■ **Record extracts**
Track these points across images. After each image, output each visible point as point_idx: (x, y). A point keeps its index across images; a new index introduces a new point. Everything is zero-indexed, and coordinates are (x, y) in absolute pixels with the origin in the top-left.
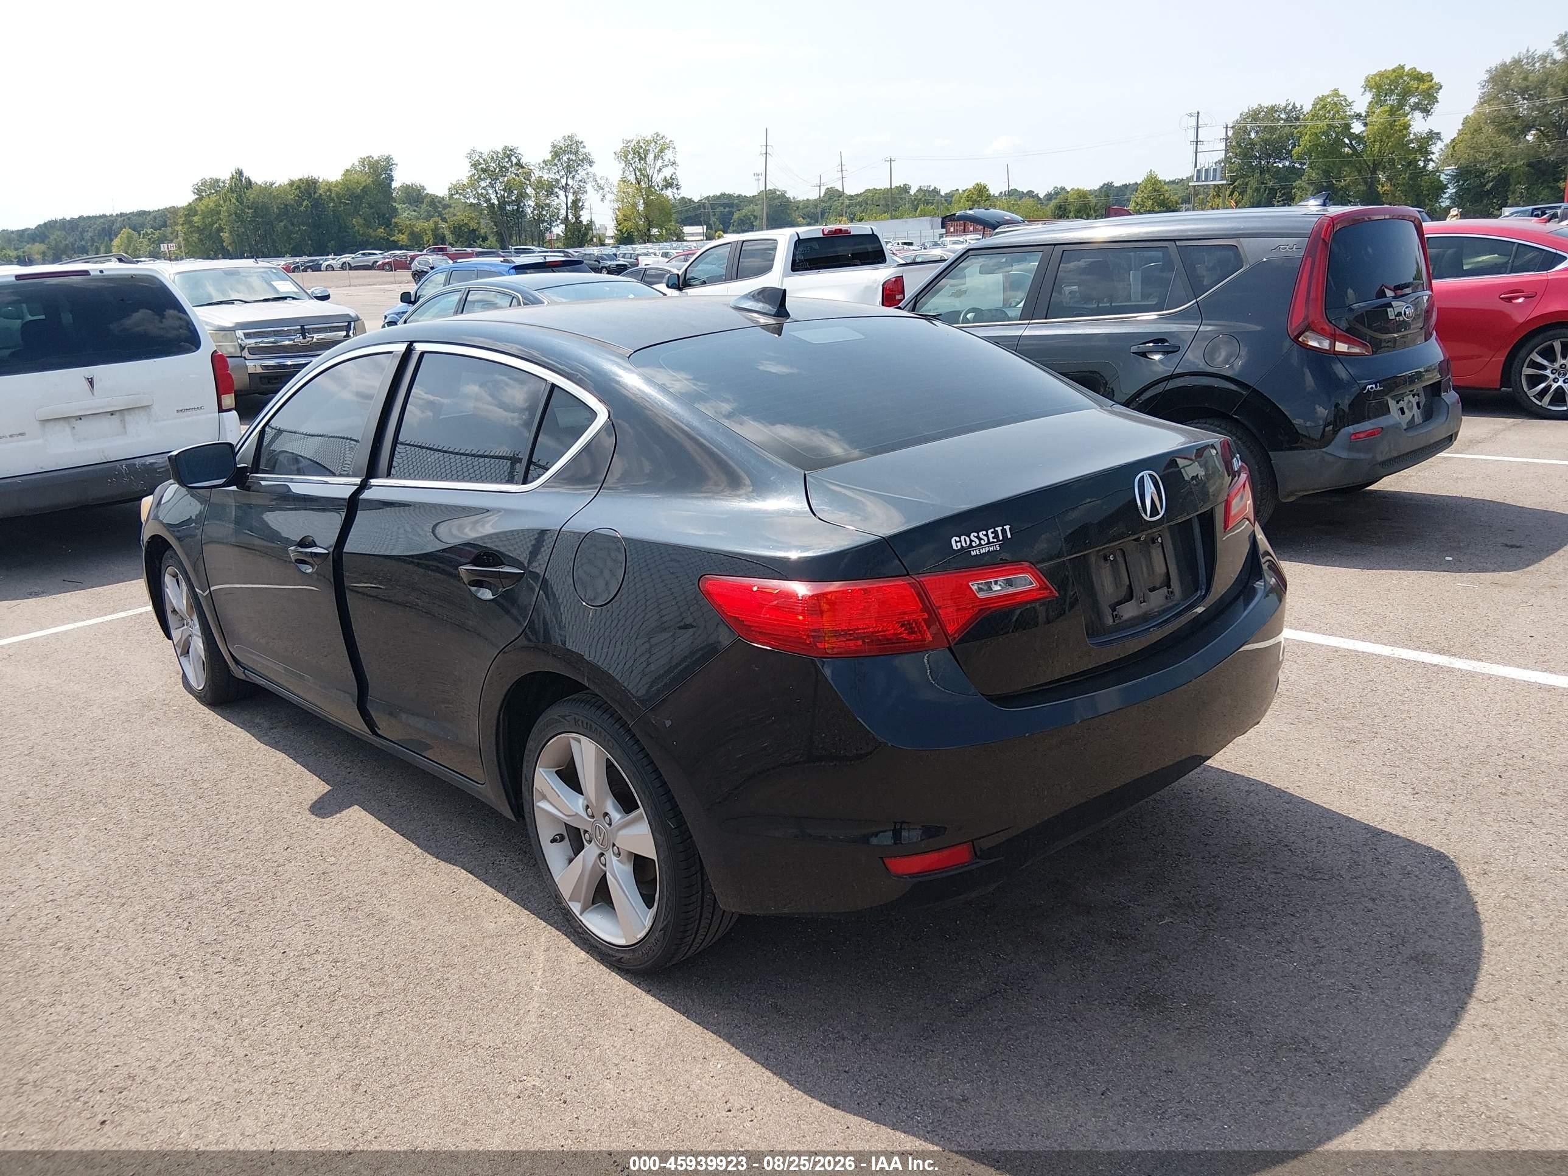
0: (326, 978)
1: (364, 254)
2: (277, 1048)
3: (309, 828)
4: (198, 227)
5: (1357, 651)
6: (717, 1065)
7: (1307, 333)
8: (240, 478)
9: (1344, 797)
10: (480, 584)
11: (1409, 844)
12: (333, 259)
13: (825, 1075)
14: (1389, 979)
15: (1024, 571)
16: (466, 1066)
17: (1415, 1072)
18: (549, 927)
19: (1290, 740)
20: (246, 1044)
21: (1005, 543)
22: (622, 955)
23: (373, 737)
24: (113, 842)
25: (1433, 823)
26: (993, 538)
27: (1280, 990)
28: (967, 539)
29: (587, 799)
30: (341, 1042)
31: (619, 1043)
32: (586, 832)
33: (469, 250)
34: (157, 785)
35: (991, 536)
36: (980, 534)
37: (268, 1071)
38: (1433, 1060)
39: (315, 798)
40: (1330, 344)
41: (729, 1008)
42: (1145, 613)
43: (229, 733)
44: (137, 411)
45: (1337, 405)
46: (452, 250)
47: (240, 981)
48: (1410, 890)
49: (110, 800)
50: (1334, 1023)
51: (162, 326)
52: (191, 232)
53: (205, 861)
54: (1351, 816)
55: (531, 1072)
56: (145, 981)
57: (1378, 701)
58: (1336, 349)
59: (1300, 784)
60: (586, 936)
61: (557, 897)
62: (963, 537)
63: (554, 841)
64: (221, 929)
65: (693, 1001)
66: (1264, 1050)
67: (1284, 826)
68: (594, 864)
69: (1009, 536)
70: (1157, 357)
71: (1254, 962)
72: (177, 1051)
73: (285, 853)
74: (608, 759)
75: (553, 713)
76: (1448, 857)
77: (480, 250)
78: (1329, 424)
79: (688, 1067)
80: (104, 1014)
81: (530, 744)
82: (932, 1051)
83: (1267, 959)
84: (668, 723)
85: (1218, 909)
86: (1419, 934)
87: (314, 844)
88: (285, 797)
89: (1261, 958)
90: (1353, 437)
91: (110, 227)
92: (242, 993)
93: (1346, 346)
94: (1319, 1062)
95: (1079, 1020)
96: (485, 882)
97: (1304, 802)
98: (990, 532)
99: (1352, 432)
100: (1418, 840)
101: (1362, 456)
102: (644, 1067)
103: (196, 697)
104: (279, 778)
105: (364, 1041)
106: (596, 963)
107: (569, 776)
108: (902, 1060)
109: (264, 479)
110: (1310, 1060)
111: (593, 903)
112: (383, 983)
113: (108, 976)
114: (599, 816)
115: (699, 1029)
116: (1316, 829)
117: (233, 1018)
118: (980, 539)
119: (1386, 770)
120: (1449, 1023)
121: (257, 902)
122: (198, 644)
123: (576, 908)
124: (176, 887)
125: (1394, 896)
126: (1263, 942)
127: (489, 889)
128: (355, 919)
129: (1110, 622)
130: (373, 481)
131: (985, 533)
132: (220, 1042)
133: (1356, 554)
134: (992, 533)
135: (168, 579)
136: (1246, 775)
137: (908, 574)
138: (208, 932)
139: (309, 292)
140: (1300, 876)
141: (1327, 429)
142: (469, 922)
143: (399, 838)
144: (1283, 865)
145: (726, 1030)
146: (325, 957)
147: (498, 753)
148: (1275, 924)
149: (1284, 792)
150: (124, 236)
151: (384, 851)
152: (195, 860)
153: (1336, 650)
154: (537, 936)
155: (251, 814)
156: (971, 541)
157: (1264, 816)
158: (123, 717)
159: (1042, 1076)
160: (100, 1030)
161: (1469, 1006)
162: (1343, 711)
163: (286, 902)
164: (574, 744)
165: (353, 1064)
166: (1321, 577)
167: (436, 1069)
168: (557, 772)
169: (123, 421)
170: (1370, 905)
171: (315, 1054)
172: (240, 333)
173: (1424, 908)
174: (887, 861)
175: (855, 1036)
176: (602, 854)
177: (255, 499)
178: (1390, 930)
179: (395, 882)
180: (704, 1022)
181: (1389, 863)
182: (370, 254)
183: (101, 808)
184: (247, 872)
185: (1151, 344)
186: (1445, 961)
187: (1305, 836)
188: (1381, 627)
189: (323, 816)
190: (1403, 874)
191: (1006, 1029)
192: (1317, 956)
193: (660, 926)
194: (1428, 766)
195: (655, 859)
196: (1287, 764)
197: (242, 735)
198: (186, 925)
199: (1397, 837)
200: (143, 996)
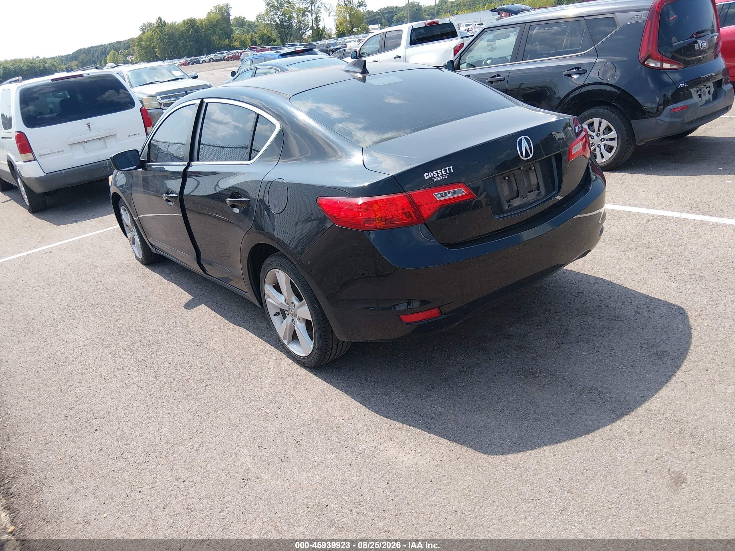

■ **Problem details**
Return every line of the records above as a JSON list of strings, one string per line, with blank lines skipped and the picture lines left out.

■ **Reply to the exercise**
[
  "Track these points across images. After each image, output each visible point as point_idx: (x, y). A point keeps its index across images; a new index introduces a new point. Everything is zero-indexed, and coordinates are (x, y) in absolute pixels with the origin in the top-left.",
  "0: (326, 978)",
  "1: (364, 254)",
  "2: (277, 1048)",
  "3: (309, 828)",
  "4: (198, 227)",
  "5: (1357, 651)",
  "6: (717, 1065)",
  "7: (1307, 333)",
  "8: (240, 478)",
  "9: (1344, 797)",
  "10: (480, 584)",
  "11: (1409, 844)",
  "12: (333, 259)",
  "13: (825, 1075)",
  "14: (1389, 979)",
  "15: (1024, 571)",
  "16: (466, 1066)",
  "17: (1415, 1072)",
  "18: (549, 927)",
  "19: (1290, 740)",
  "20: (246, 1044)",
  "21: (1005, 543)",
  "22: (622, 955)",
  "23: (373, 737)",
  "24: (113, 842)",
  "25: (1433, 823)",
  "26: (993, 538)",
  "27: (1280, 990)",
  "28: (967, 539)",
  "29: (587, 799)",
  "30: (341, 1042)",
  "31: (619, 1043)",
  "32: (586, 832)",
  "33: (469, 250)",
  "34: (157, 785)",
  "35: (991, 536)",
  "36: (980, 534)",
  "37: (268, 1071)",
  "38: (1433, 1060)",
  "39: (315, 798)",
  "40: (1330, 344)",
  "41: (729, 1008)",
  "42: (1145, 613)",
  "43: (229, 733)",
  "44: (137, 411)",
  "45: (1337, 405)",
  "46: (452, 250)",
  "47: (240, 981)",
  "48: (1410, 890)",
  "49: (110, 800)",
  "50: (1334, 1023)",
  "51: (162, 326)",
  "52: (191, 232)",
  "53: (205, 861)",
  "54: (1351, 816)",
  "55: (531, 1072)",
  "56: (145, 981)",
  "57: (1378, 701)",
  "58: (1336, 349)",
  "59: (1300, 784)",
  "60: (586, 936)",
  "61: (557, 897)",
  "62: (963, 537)",
  "63: (554, 841)",
  "64: (221, 929)",
  "65: (693, 1001)",
  "66: (1264, 1050)",
  "67: (1284, 826)",
  "68: (594, 864)",
  "69: (1009, 536)",
  "70: (1157, 357)",
  "71: (1254, 962)",
  "72: (177, 1051)",
  "73: (285, 853)",
  "74: (608, 759)",
  "75: (553, 713)",
  "76: (1448, 857)",
  "77: (480, 250)",
  "78: (1329, 424)",
  "79: (688, 1067)",
  "80: (104, 1014)",
  "81: (530, 744)",
  "82: (932, 1051)",
  "83: (1267, 959)",
  "84: (668, 723)",
  "85: (1218, 909)",
  "86: (1419, 934)",
  "87: (314, 844)",
  "88: (285, 797)",
  "89: (1261, 958)",
  "90: (1353, 437)",
  "91: (110, 227)",
  "92: (242, 993)",
  "93: (1346, 346)",
  "94: (1319, 1062)",
  "95: (1079, 1020)",
  "96: (485, 882)",
  "97: (1304, 802)",
  "98: (990, 532)",
  "99: (1352, 432)",
  "100: (1418, 840)",
  "101: (1362, 456)",
  "102: (644, 1067)",
  "103: (196, 697)",
  "104: (279, 778)",
  "105: (364, 1041)",
  "106: (596, 963)",
  "107: (569, 776)",
  "108: (902, 1060)",
  "109: (264, 479)",
  "110: (1310, 1060)",
  "111: (593, 903)",
  "112: (383, 983)",
  "113: (108, 976)",
  "114: (599, 816)",
  "115: (699, 1029)",
  "116: (1316, 829)",
  "117: (233, 1018)",
  "118: (980, 539)",
  "119: (1386, 770)",
  "120: (1449, 1023)",
  "121: (257, 902)",
  "122: (198, 644)",
  "123: (576, 908)",
  "124: (176, 887)",
  "125: (1394, 896)",
  "126: (1263, 942)",
  "127: (489, 889)",
  "128: (355, 919)",
  "129: (1110, 622)",
  "130: (373, 481)",
  "131: (985, 533)",
  "132: (220, 1042)",
  "133: (1356, 554)",
  "134: (992, 533)",
  "135: (168, 579)",
  "136: (1246, 775)",
  "137: (908, 574)",
  "138: (208, 932)",
  "139: (309, 292)",
  "140: (1300, 876)",
  "141: (1327, 429)",
  "142: (469, 922)",
  "143: (399, 838)",
  "144: (1283, 865)",
  "145: (726, 1030)",
  "146: (325, 957)",
  "147: (498, 753)",
  "148: (1275, 924)",
  "149: (1284, 792)",
  "150: (124, 236)",
  "151: (384, 851)",
  "152: (195, 860)",
  "153: (1336, 650)",
  "154: (537, 936)",
  "155: (251, 814)",
  "156: (971, 541)",
  "157: (1264, 816)",
  "158: (123, 717)",
  "159: (1042, 1076)",
  "160: (100, 1030)",
  "161: (1469, 1006)",
  "162: (1343, 711)",
  "163: (286, 902)",
  "164: (574, 744)",
  "165: (353, 1064)",
  "166: (1321, 577)",
  "167: (436, 1069)",
  "168: (557, 772)",
  "169: (123, 421)",
  "170: (1370, 905)",
  "171: (315, 1054)",
  "172: (240, 333)",
  "173: (1424, 908)",
  "174: (887, 861)",
  "175: (855, 1036)",
  "176: (602, 854)",
  "177: (255, 499)",
  "178: (1390, 930)",
  "179: (395, 882)",
  "180: (704, 1022)",
  "181: (1389, 863)",
  "182: (370, 254)",
  "183: (101, 808)",
  "184: (247, 872)",
  "185: (1151, 344)",
  "186: (1445, 961)",
  "187: (1305, 836)",
  "188: (1381, 627)",
  "189: (323, 816)",
  "190: (1403, 874)",
  "191: (1006, 1029)",
  "192: (1317, 956)",
  "193: (660, 926)",
  "194: (1428, 766)",
  "195: (655, 859)",
  "196: (1287, 764)",
  "197: (242, 735)",
  "198: (186, 925)",
  "199: (1397, 837)",
  "200: (143, 996)"
]